Ich möchte dir den Java-Editor empfehlen. Den benutze ich, um mal auf die Schnelle eine Beispielklasse für das Forum zu schreiben.
Ich halte ihn für den Einstieg durchaus für geeignet. Er bietet neben einer eingebetteten Compiler-Funktion auch Codevervollständigung, UML, einen (unbrauchbaren) GUI-Editor, einen Jar-Packer, natürlich Syntaxhighlighting und einige andere Dinge mehr.


----------



## KingOfExceptions (1. Mai 2012)

Je nachdem, wie erfahren du wirklich schon mit JAVA bist, würde ich dir für den Anfang den ganz normalen Editor von Windows empfehlen und das ganze dann mit der cmd starten. So habe ich das am Anfang auch gemacht. Es hilft dabei, Exceptions besser zu verstehen und Grundlagen zu vermitteln, dass ein Programm z.B. erst einmal compiliert werden muss, Eclipse macht das eine im anderen zusammen. Das kann vorallem zu Anfang sehr verwirrend sein.

Bei Programm über 150 Zeilen würde ich aber dann wirklich mich in Eclipse einarbeiten, hat bei mir auch ein bisschen gedauert, aber es nimmt einem echt viel Arbeit ab und man kann sich dann viel besser auf das eigentliche Programmieren konzentrieren, als dass man sich ständig mit nervenden Exceptions auseinandersetzten muss.


----------



## Gast2 (1. Mai 2012)

L-ectron-X hat gesagt.:
			
		

> Ich möchte dir den Java-Editor empfehlen.

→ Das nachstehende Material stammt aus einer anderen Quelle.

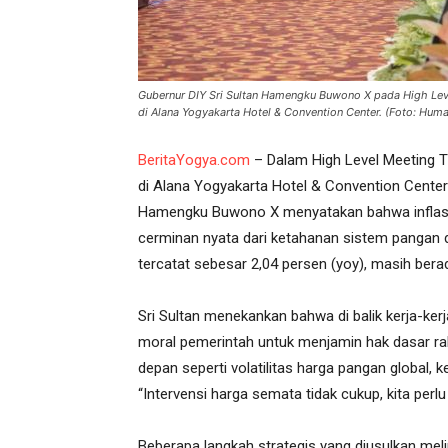
Gubernur DIY Sri Sultan Hamengku Buwono X pada High Leve
di Alana Yogyakarta Hotel & Convention Center. (Foto: Hu
BeritaYogya.com
– Dalam High Level Meeting Ti
di Alana Yogyakarta Hotel & Convention Center
Hamengku Buwono X menyatakan bahwa inflasi b
cerminan nyata dari ketahanan sistem pangan da
tercatat sebesar 2,04 persen (yoy), masih bera
Sri Sultan menekankan bahwa di balik kerja-kerj
moral pemerintah untuk menjamin hak dasar ra
depan seperti volatilitas harga pangan global, 
“Intervensi harga semata tidak cukup, kita perl
Beberapa langkah strategis yang diusulkan meli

Dem kann ich mich anschließen. Für den Anfang ist der sehr übersichtlich und leicht verständlich.


----------



## GUI-Programmer (1. Mai 2012)

Kann mich eigentlich fast allen anschließen (erstmal Notepad++ oder Notepad2 oder JavaEditor, später dann Eclipse... etc.)! Nur deine letzte Aussage gefällt mit nicht:





			
				henry681997 hat gesagt.:
			
		

> dann werde ich einmal blueJ ausprobieren



Nein, lieber nicht, ist aber meine Meinung! Sehr interessant für dich: (IDE) BlueJ wirklich geeignet für einsteiger ?


----------



## ThreadPool (1. Mai 2012)

henry681997 hat gesagt.:


> [...]
> Ich lerne gerade in meinem Buch etwas über Java, und ich soll jetzt einen Javacode eintippen.
> Problem: Es wird kein Editor genannt, und woher soll ich jetzt wissen, wie ich so eine Datei erstelle?
> Mein Bruder zeigte mir etwas: Eclipse
> Allerdings finde ich Eclipse nicht so gut und versuche dieses zu vermeiden, da die Benutzeroberfläche meiner Meinung nach etwas zu überladen und zugespamt FÜR ANFÄNGER wirkt



Früher oder später wirst du so oder so bei einer der größeren IDE's landen. Dazu gibt es sehr sehr viele Tutorials und How To's zu Eclipse. Zudem hast du noch deinen Bruder der dir wahrscheinlich schnell helfen kann. Und Eclipse ist einfacher als man denkt, man kann Eclipse sehr eingeschränkt verwenden, so dass selbst ein Anfänger nur ein paar Klicks benötigt um ein Projekt zu erstellen und auszuführen. D.h. nimm dir 1-2h Zeit und beschäftige dich mit z.B. Eclipse.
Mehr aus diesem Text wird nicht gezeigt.